The government has given diamond mining companies in Zimbabwe just weeks to submit their audited financial statements before they merge into one mining company-the Zimbabwe Consolidated Diamond Company.
According to The Herald, Mines Minister Walter Chidhakwa gave the companies two choices- join or ship out.
Chidhakwa said an extraordinary general meeting will be held within the first two weeks of August.
“I have made a strong plea to the companies, resistances here and there, uncertainty here and there. But I want to communicate that we are not stopping. Where we are now is that as 50 percent shareholders through ZMDC we have a right to call for an extra ordinary general meeting. We have called for EGMs and we have invited our partners to the EGM,” Chidhakwa said.

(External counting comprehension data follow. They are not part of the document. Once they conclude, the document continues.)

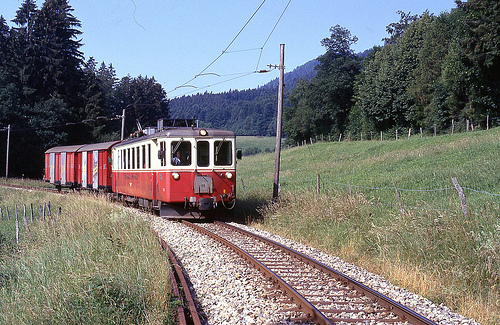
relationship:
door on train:
[138, 135, 190, 199] [36, 120, 242, 221]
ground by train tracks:
[429, 160, 484, 215] [8, 168, 454, 323]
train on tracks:
[50, 110, 250, 223] [6, 172, 435, 322]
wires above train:
[2, 0, 334, 142] [18, 103, 270, 220]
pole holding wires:
[269, 40, 289, 212] [118, 58, 288, 100]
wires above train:
[118, 58, 288, 100] [26, 81, 289, 246]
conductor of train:
[172, 147, 182, 162] [36, 120, 242, 221]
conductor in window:
[172, 147, 182, 162] [170, 141, 191, 167]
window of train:
[170, 141, 191, 167] [36, 120, 242, 221]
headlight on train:
[169, 171, 181, 183] [39, 124, 235, 219]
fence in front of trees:
[308, 121, 495, 149] [314, 53, 462, 134]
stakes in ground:
[11, 195, 65, 240] [1, 127, 499, 323]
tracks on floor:
[6, 172, 435, 322] [0, 128, 499, 323]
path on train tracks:
[167, 214, 467, 324] [178, 215, 426, 323]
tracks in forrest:
[6, 172, 435, 322] [1, 0, 499, 322]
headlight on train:
[169, 168, 234, 181] [36, 120, 242, 221]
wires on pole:
[165, 67, 272, 82] [272, 42, 285, 202]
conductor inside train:
[172, 151, 182, 165] [36, 120, 242, 221]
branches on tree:
[346, 9, 440, 139] [363, 15, 452, 130]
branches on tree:
[281, 22, 361, 148] [298, 22, 363, 143]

“We want them to take a position and tell us whether as companies they will go ahead. That is the commercial route. The companies will go in and vote and come up with a position. These are commercial mechanisms. If any company decides not to sign up for the consolidation, government will use the legal route. But commercial decisions by companies do not have the effect of changing government policy. Our position is that government has enunciated a policy and that policy is that we will have one diamond mining company in this country. And therefore if a decision by the commercial entity is that they will not participate in this one entity, then I think it will be time to bid each other farewell. We are very clear about this; we are taking not one step backwards.”

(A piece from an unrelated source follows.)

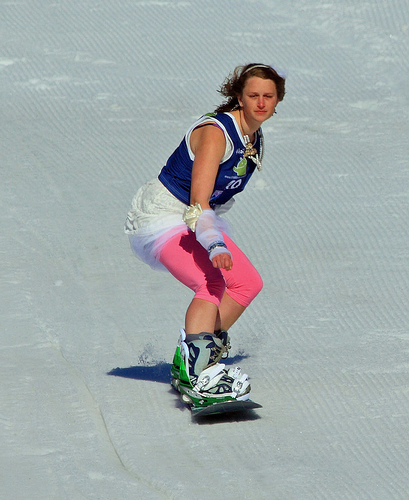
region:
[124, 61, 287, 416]
a woman snowboarding on a snowboard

The government already owns 50 percent in Diamond Mining Company, Anjin, Jinan, Mbada Diamonds and Gye Nyame Resources through the Zimbabwe Mining Development Corporation all operating in Marange. It also wholly owns Marange Resources.
The only diamond mining company outside this net is Murowa in Zvishavane which was owned by Rio Tinto. The global mining company sold its 78 percent stake in the mine to RZ Murowa Holdings in June.
Workers of the various companies are opposing the merger because they are owed millions in unpaid wages by the companies.